In Europe, detective Raju meets the other Anjali, and they fall in love but get into a fight later on, because Raj thinks that Anjali is already married with his friend Sanjay, which Anjali tries to explain to him that she is not married. Later, Sanjay and Anjali come across each other and learn of their mistakes and start thinking about Raj and Anjali. On the other hand, both Raj and Anjali returned from the Europe tour and decided to go their own way, as they still think that both are married. Raj returned back to his house whereas Anjali returned back to her house. Mr. Khanna and Mrs. Khanna parents of Anjali, decided to marry their daughter off. There came Prakash Chaudhary and Bhaidas Bhai as caterers and tent decorators. They learn that Anjali is about to marry someone else, but she loves Raj. So, they called Raj and asked him to come to Anjali's house. Finally, Anjali and Raj wed after many comical turns at the wedding venue.

==Production==
===Casting===
Mahima Chaudhry was originally offered the female role but had to turn down due to scheduling conflict. Rani Mukerji later received the role accepted it.

==Soundtracks==
Lyrics by legendary Anand Bakshi

The soundtracks of this film has been composed by Anand Raj Anand.

| Title | Singer(s) |
|---|---|
| "Bekaraar Main Bekaraar" | Sonu Nigam |
| "Hadh Kar Di Aapne" | Udit Narayan, Kavita Krishnamurthy |
| "Kudi Kanwaari Tere Pichchhe Pichchhe" | Jaspinder Narula |
| "Mujhe Kuchh Tumse Hai Kehna" | Udit Narayan, Vibha Sharma |
| "Oye Raaju Pyaar Na Kariyo" | Anand Raj Anand |
| "Phir Tote Se Boli Maina" | Udit Narayan, Anuradha Paudwal, Vinod Rathod, Sudesh Bhosle |
| "Turi Ruri Rappa" | Anand Raj Anand, Anuradha Paudwal, Vinod Rathod, Vibha Sharma, Mohammad Aziz |

==Reception==
Syed Firdaus Ashraf of Rediff.com gave a positive review, writing, "On the whole, Hadh Kar Di Aapne is entertaining and keeps you interested in the script."

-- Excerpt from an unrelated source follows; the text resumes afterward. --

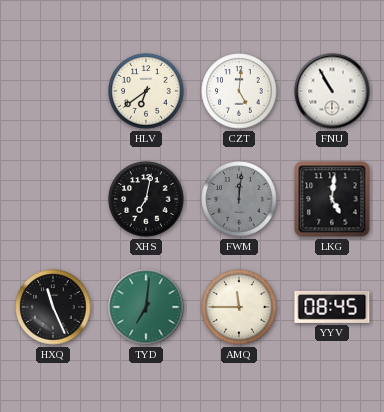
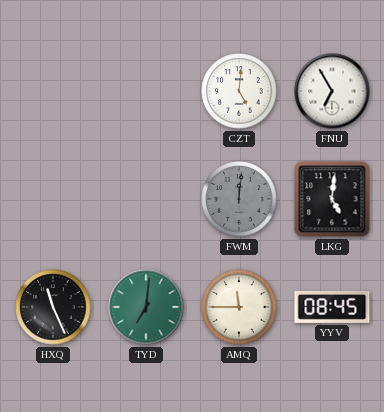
HLV: 6:39 -> none
FNU: 10:55 -> 6:55
XHS: 7:02 -> none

In a retrospective review in 2021, Tiasa Bhowal of India Today wrote that the film is "replete with sexist and racist jokes." She further wrote, "The film is boring in most parts, and it lacks minimum logic. It is a comedy film that also fails to evoke humour. Can it get any worse?"

==Remake==
A remake of the film is in the works with Manoj Agarwal having written the script already and casting underway.